## Exercise directions:
Transcribe, word for word, every line from the one containing "For every layout" through the final line of the records, and omit the pictures.

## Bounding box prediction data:
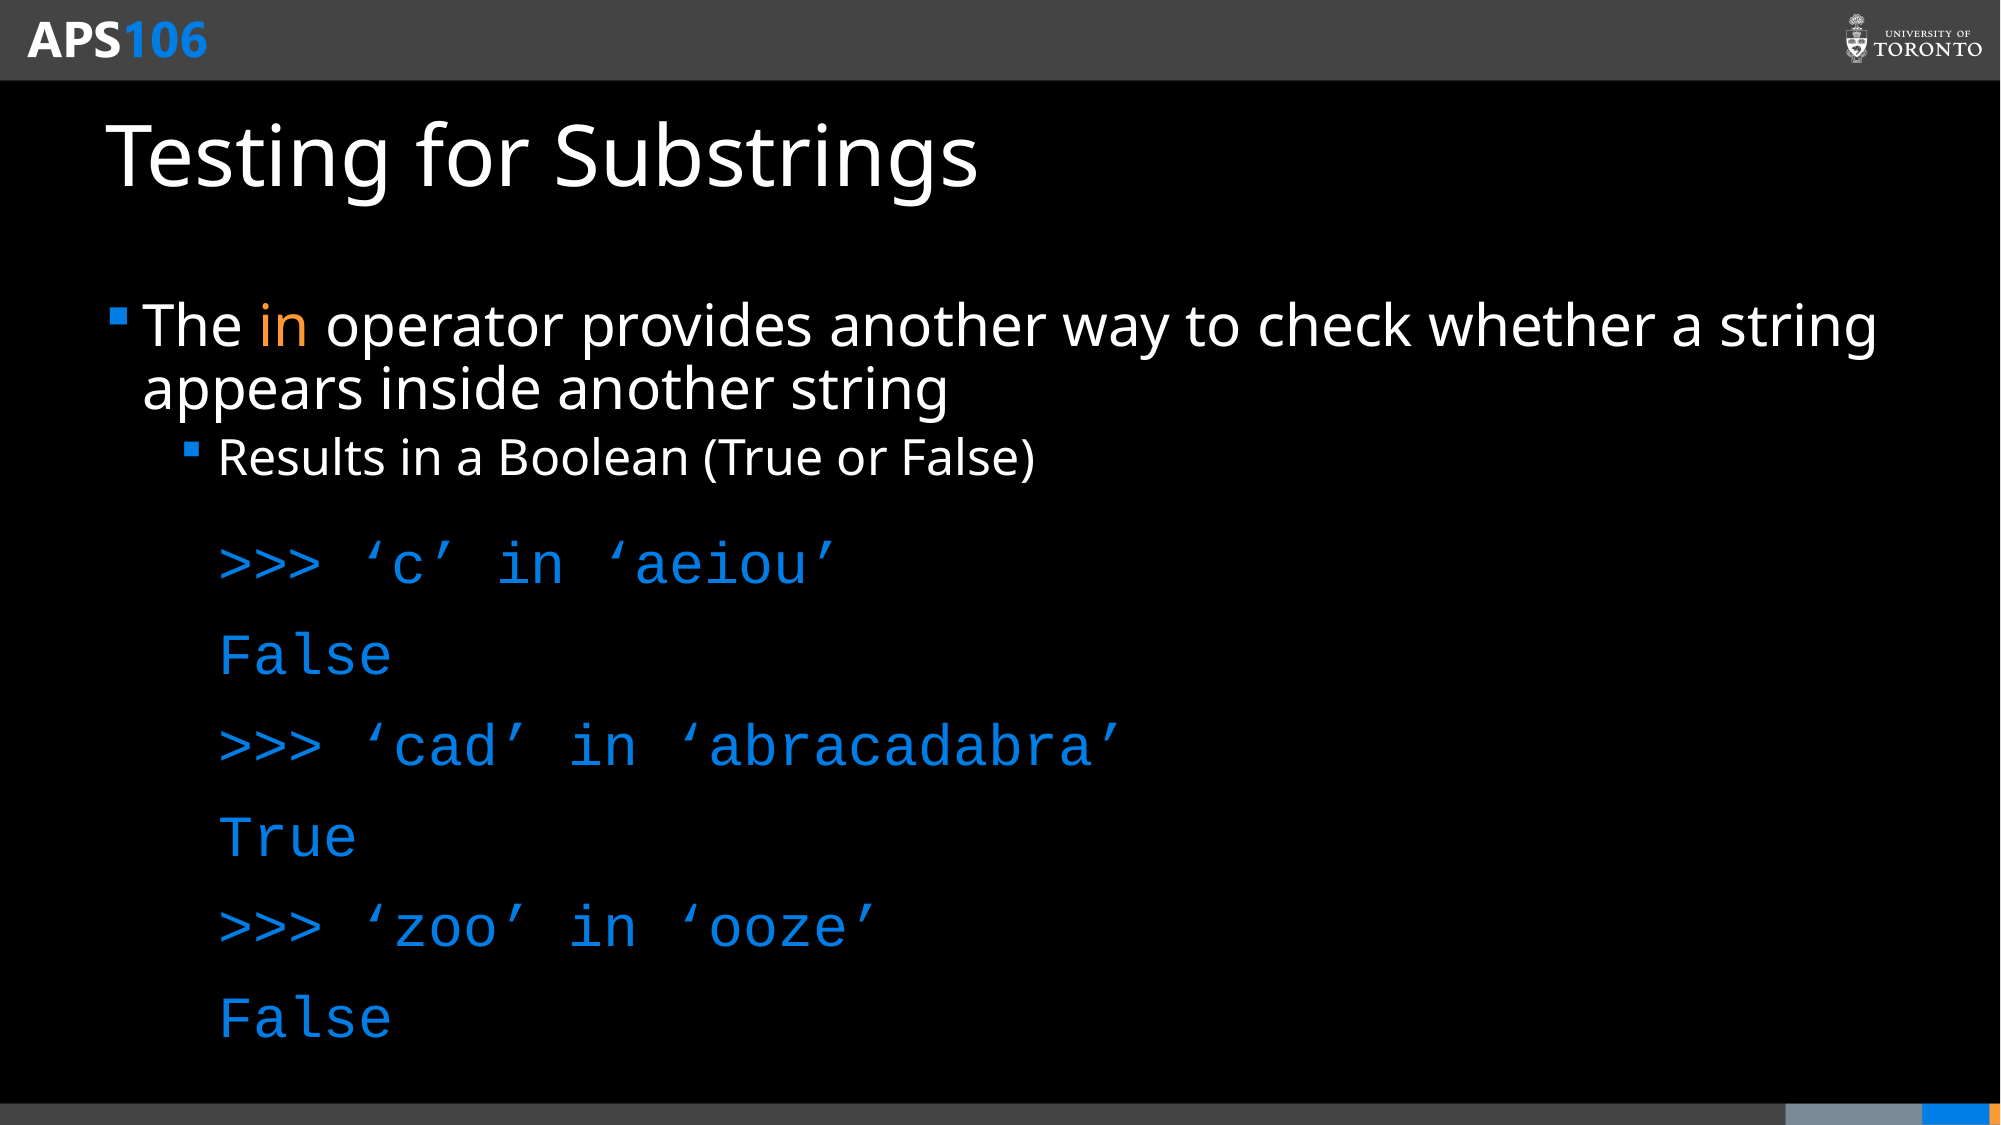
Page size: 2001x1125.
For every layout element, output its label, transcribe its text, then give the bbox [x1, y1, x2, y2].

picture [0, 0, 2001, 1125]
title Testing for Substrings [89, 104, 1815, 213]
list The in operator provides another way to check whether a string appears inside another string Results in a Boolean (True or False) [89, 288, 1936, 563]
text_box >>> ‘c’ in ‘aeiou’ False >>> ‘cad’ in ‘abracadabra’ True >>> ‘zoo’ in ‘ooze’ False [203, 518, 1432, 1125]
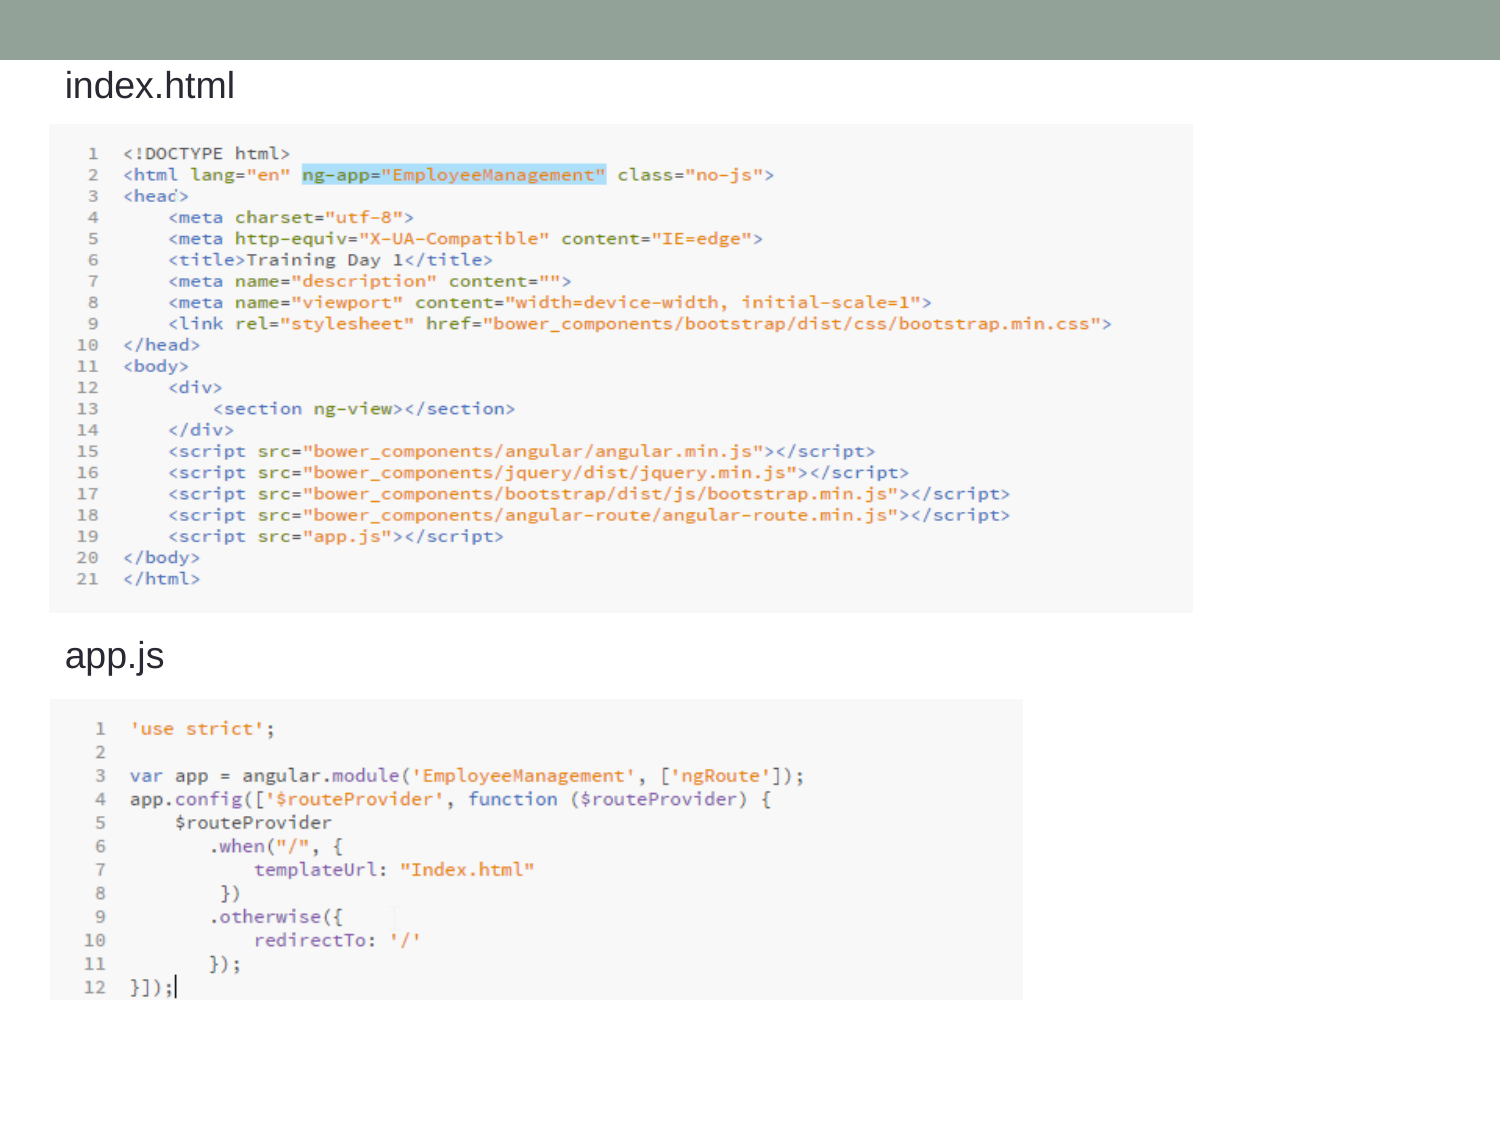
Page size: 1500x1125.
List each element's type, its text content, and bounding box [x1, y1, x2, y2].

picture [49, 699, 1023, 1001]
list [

## Answer to the exercise:
For every layout element, output its label, transcribe its text, then give the bbox [x1, y1, x2, y2].

picture [0, 0, 2001, 1125]
title Testing for Substrings [89, 104, 1815, 213]
list The in operator provides another way to check whether a string appears inside another string Results in a Boolean (True or False) [89, 288, 1936, 563]
text_box >>> ‘c’ in ‘aeiou’ False >>> ‘cad’ in ‘abracadabra’ True >>> ‘zoo’ in ‘ooze’ False [203, 518, 1432, 1125]
Page size: 1500x1125.
List each element's type, its text content, and bounding box [x1, y1, x2, y2].

picture [49, 699, 1023, 1001]
list [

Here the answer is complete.